## What the task asks
Output the lines of the items, starting at the line that contains "Feux d’artifice au-dessus" and ending at the line that contains "capables de la supporter et de la sublimer.", as a Markdown table with the columns Row and Line. Number the rows in order and leave out any blank lines.

Extracted page text data
§ §

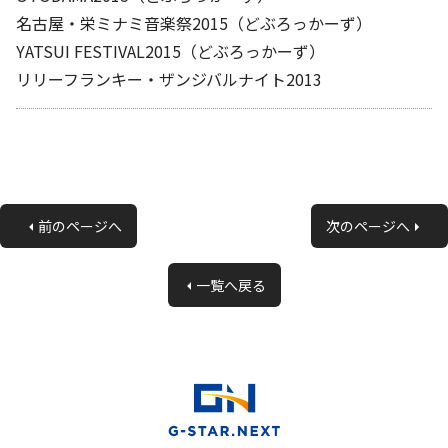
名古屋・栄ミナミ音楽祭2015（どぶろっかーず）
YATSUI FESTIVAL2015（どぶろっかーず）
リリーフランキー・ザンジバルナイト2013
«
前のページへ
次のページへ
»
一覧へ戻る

§ §

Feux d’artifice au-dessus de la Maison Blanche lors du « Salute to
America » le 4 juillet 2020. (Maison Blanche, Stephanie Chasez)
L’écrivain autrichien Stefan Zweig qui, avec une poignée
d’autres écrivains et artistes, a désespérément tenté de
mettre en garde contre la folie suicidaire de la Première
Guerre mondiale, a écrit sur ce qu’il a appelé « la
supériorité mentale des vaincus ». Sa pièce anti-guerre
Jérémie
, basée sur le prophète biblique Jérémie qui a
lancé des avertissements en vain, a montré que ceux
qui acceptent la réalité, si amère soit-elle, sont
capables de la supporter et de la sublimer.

§ §

## Answer area
| Row | Line |
|---|---|
| 1 | Feux d’artifice au-dessus de la Maison Blanche lors du « Salute to |
| 2 | America » le 4 juillet 2020. (Maison Blanche, Stephanie Chasez) |
| 3 | L’écrivain autrichien Stefan Zweig qui, avec une poignée |
| 4 | d’autres écrivains et artistes, a désespérément tenté de |
| 5 | mettre en garde contre la folie suicidaire de la Première |
| 6 | Guerre mondiale, a écrit sur ce qu’il a appelé « la |
| 7 | supériorité mentale des vaincus ». Sa pièce anti-guerre |
| 8 | Jérémie |
| 9 | , basée sur le prophète biblique Jérémie qui a |
| 10 | lancé des avertissements en vain, a montré que ceux |
| 11 | qui acceptent la réalité, si amère soit-elle, sont |
| 12 | capables de la supporter et de la sublimer. |